ARAF SURESİ`NDEKİ AYET
Ibn-i Haldun`un düşünce çekirdeğini Kur`an-ı Kerim`in oluşturduğunu söyleyen Erdoğan, ``Araf Suresi`ndeki `Her milletin belli bir eceli vardır. Onların eceli geldi mi, ne bir an geri kalabilirler, ne de öne geçebilirler` ayetinin adeta tefsiri gibidir. Bu büyük İslam aliminin eserlerine incelikle nakşettiği mesajlar, çoğu batılı ve batıcı aydını rahatsız etmiştir.`` şeklinde konuştu.
`TEMEL GAYELERİ DİN İLE BİLGİ BAĞINI KOPARMAK`
``Batıya karşı alabildiğince ezik, kendi müktesebatına karşı da aşırı nobran ve küstah bu tavrın izlerine hala rastlıyoruz`` diyen Erdoğan, bu kesimin gayesinin din ile bilginin bağını koparmak ve milleti tek bir kaynağa mahkum etmek olduğunu söyledi. Ayrıca `ne yazık ki` diyerek bu kesimin belli oranda başarı sağladığını ifade etti.
`BU MİLLLET JAKOBENLERDEN ÇEKTİ`
Erdoğan sözlerini şöyle sürdürdü:
"Nasıl kökleriyle bağı kopan bir çınar kurursa, medeniyet birikimiyle irtibatını koparan bir ülke de fikri kuraklığa maruz kalır. Yüzyıllara sarih ilim deryasından istifade etmeden özgün eserler verilemez. Geçmişi yok sayarak geleceğe yürünemez. Bu ülke ne çektiyse aşağılık kompleksinden çekmiştir. Bu millete en büyük zulmü, bağrından çıktığı toplumun değerlerine düşman, yasakçı, baskıcı jakobenler yapmıştır."
Erdoğan ayrıca, kendi ideolojileri dışındakilere hayat hakkı tanımayanların, bugün düşünce özgürlüğü üzerinden saldırıya geçtiğini söyledi.
SKANDALI ANLATTI
Erdoğan, konuşması esnasında, milleti tarihi köklerinden koparmak isteyenlerin, 28 Şubat döneminde imza attığı bir skandalı da dile getirdi.
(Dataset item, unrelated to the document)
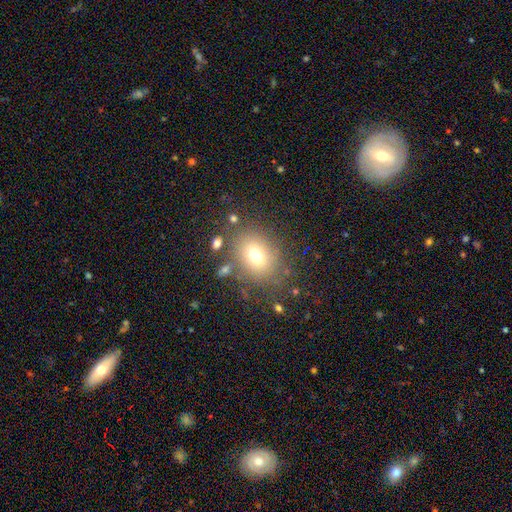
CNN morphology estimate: Smooth or featured? Predicted: smooth (p=0.71). How rounded? Predicted: in between (p=0.51). Merging? Predicted: none (p=0.77).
Cumhurbaşkanı Erdoğan, konuyla ilgili şu açıklamayı yaptı:
``Üniversite hocalarımızın temek meşgalesinin öğrencilerinin zihni ve fikri gelişimi değil, saçı sakalı kılığı kıyafeti olduğu dönemleri dün gibi hatırlıyoruz. Sadece öğrenciler değil, kitaplar da zulümden nasibini almıştır. Öyle ki, bazı üniversitelerde Moğol istilasına benzer şekilde kitap katliamları yaşanmıştır.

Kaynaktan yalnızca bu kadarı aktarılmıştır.